Unbound Saga Review
Rick and Lori are comic book characters and they know it. They are aware of the pages and panels that construct their world, of the Maker whose hand reaches in to draw villains, and of the bouts of amnesia that often afflict their kind. Unbound Saga is primed to be a self-referential comedy of comic book cliches, but fails to become anything more than a sub-standard beat-'em-up.
What bothers me most is the wasted potential. The history of comics is full of ridiculous trends and absurd plots ripe for lampooning. You could easily devote an entire game to mocking the late '90s, or just Rob Liefeld's bizarre contortions of the human body. Unbound Saga makes half-baked attempts to work references to crossovers and amnesia into the humor, but the two jokes never manage to amuse, no matter how many times they're repeated.

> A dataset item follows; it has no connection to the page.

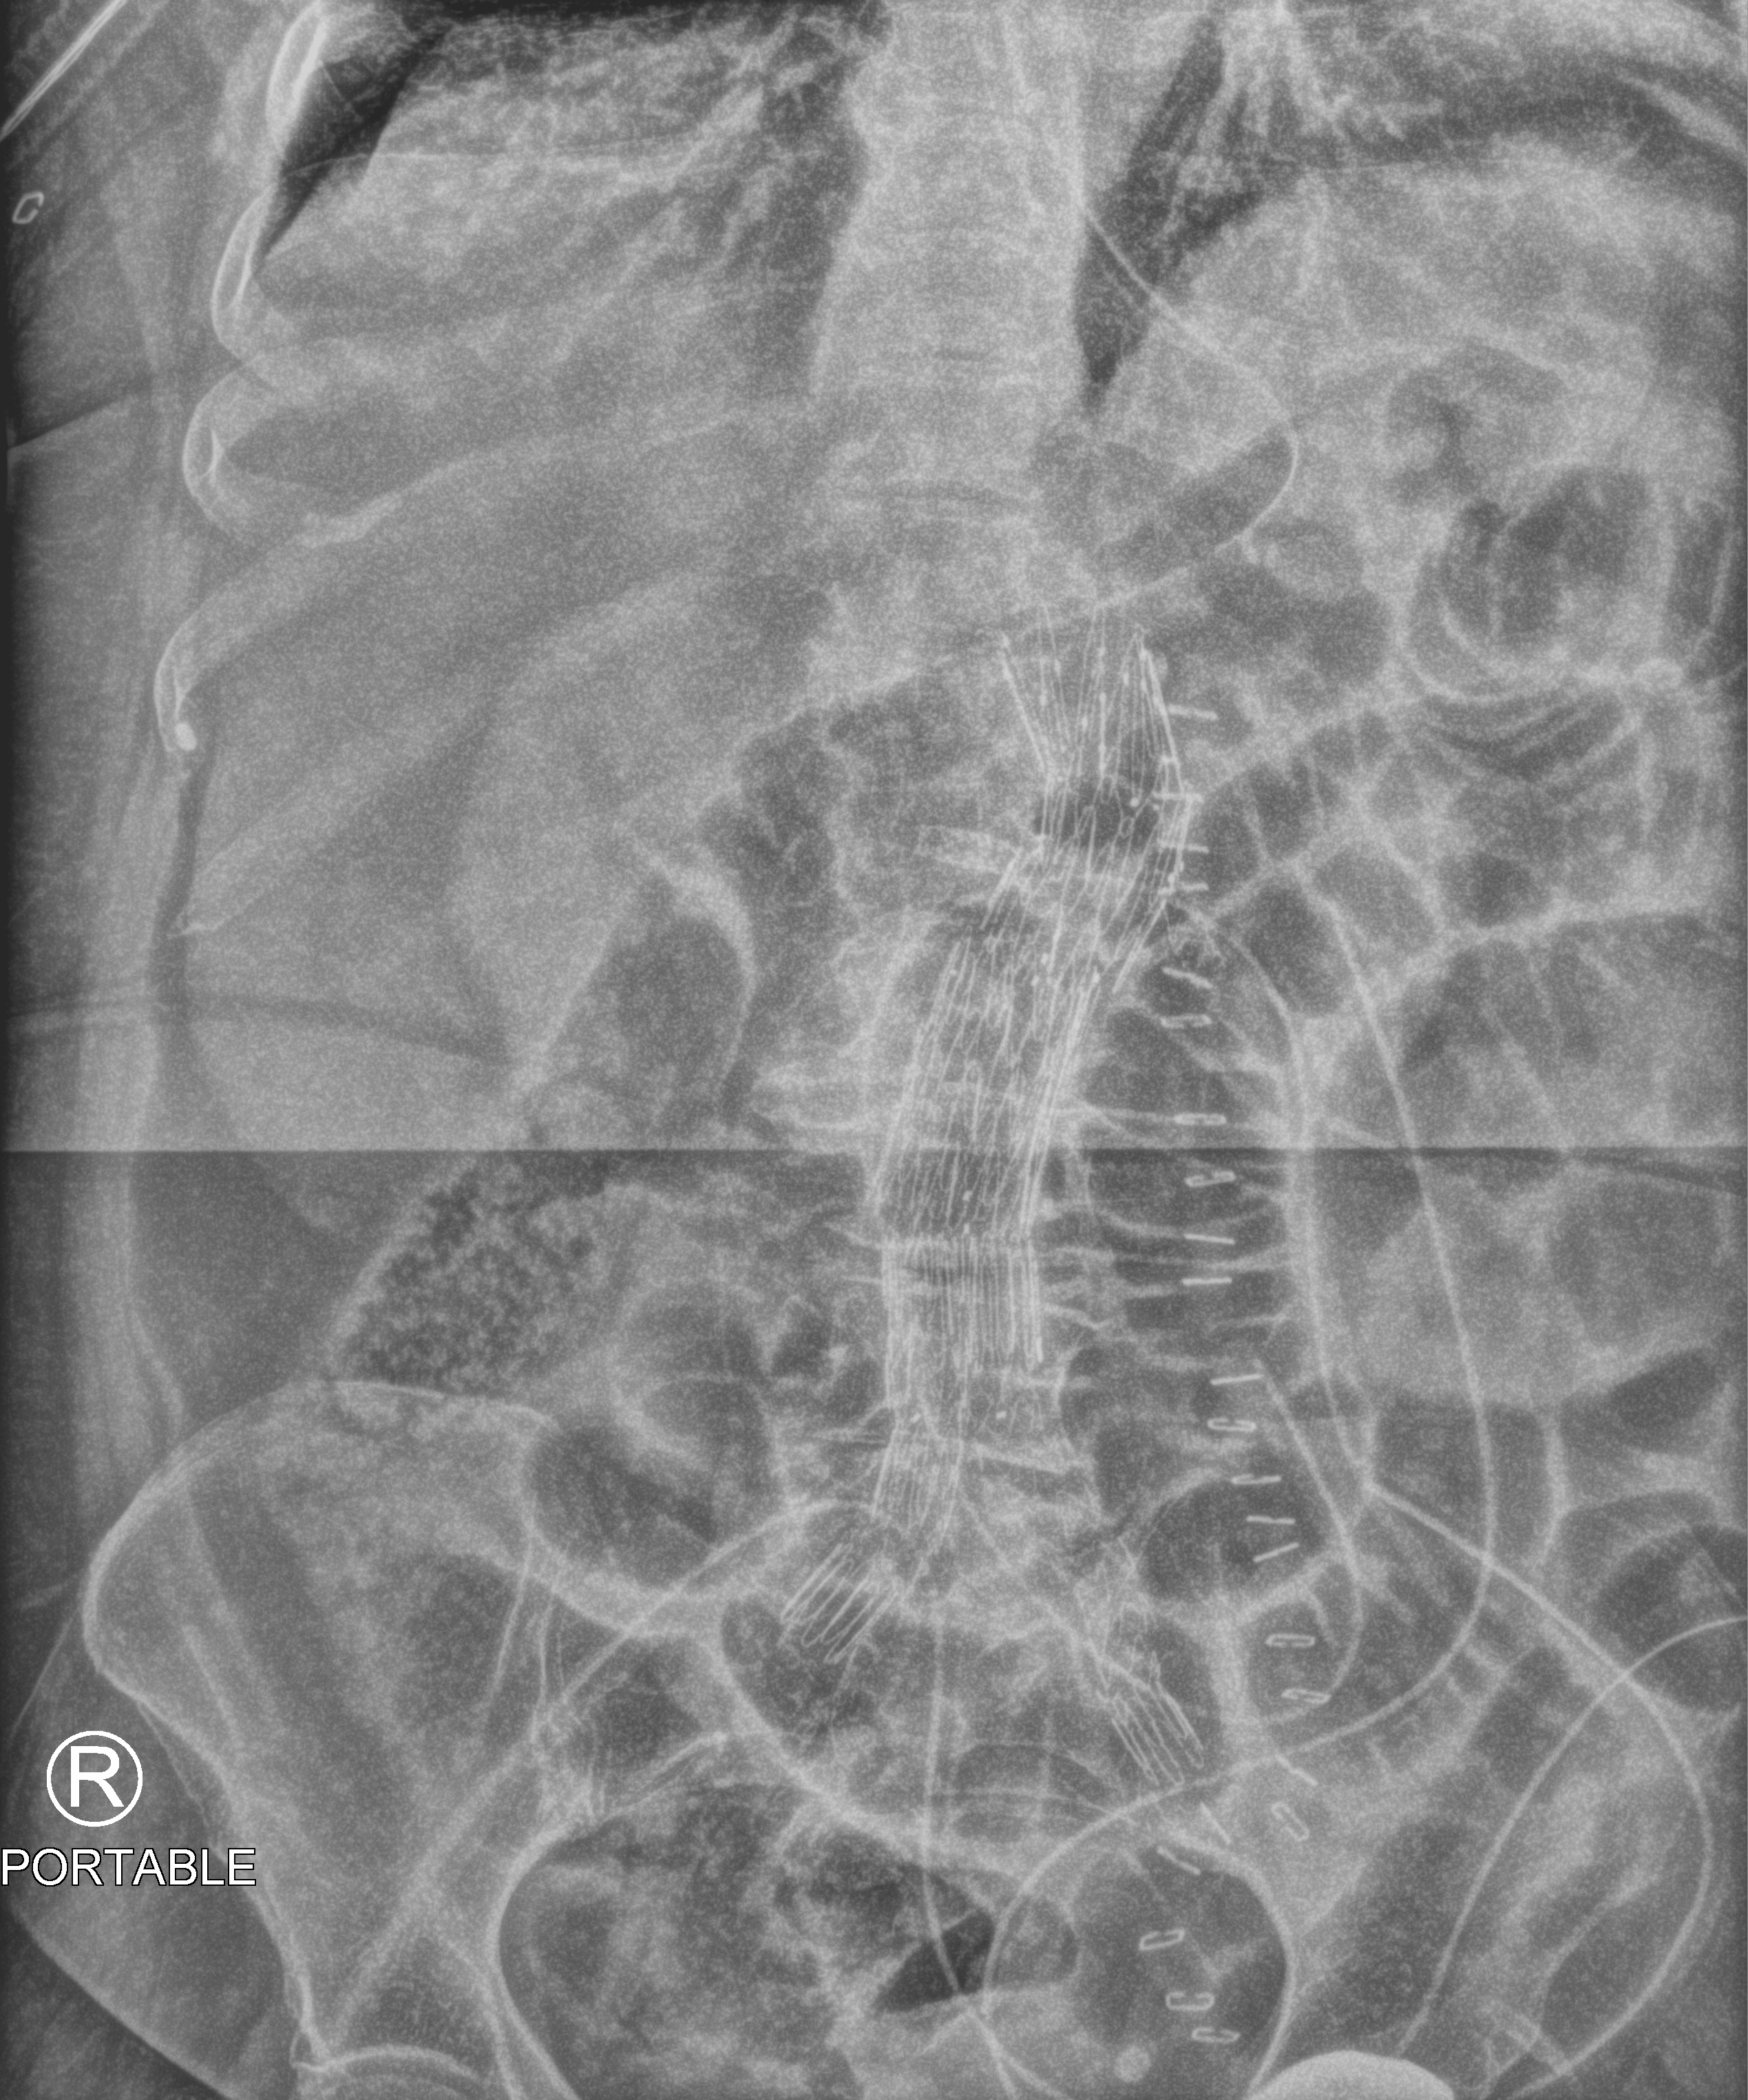
Abdomen X-ray (portable). Female patient hospitalised with COVID-19, age 60–74 years.
Admission-level facts for this patient (not findings on this image; timing relative to this image not recorded):
- mechanically ventilated during this hospital stay: no
- admitted to intensive care during this hospital stay: yes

The duo are suitably stereotypical, with Rick playing the beefcake powerhouse and Lori as the agile vixen in slutty attire. Inspiring nostalgia is undoubtedly part of the point, but it doesn't excuse the brainless button-mashing that almost makes X-Men: The Arcade Game look like BlazBlue. Nor does it help that the enemies you battle at the beginning are reskinned and recycled throughout. There are simply more of them, and in groups, they have a knack for trapping you in deadly and unavoidable combos.
Unbound Saga at least makes an attempt at variety with skill-trees for both characters. For example: Rick's skills include marginally more effective combos, increased stamina, or more damage with environmental objects. The latter is one of Unbound Saga's few strengths, and each stage is littered with breakable objects that can be wielded as weapons.
No amount of customization can save this adventure from horrible pacing though. There is very little continuity as you move from panel to panel. One moment you're on a sun-baked rooftop, then a moonlit alley, and then down in the sewers for no apparent reason. At one point, Rick wonders aloud if they skipped a page. More like an entire issue. There is no feeling of progression, let alone a coherent story to lure you forward.
Unbound Saga has a tempting premise and a snazzy style, complete with visual sound effects, but the brawling action can't hold a candle to Scott Pilgrim vs. The World, or even Turtles in Time Re-Shelled. As a fan of the genre, it saddens me to say that the best thing about Unbound Saga is the unusually cool soundtrack.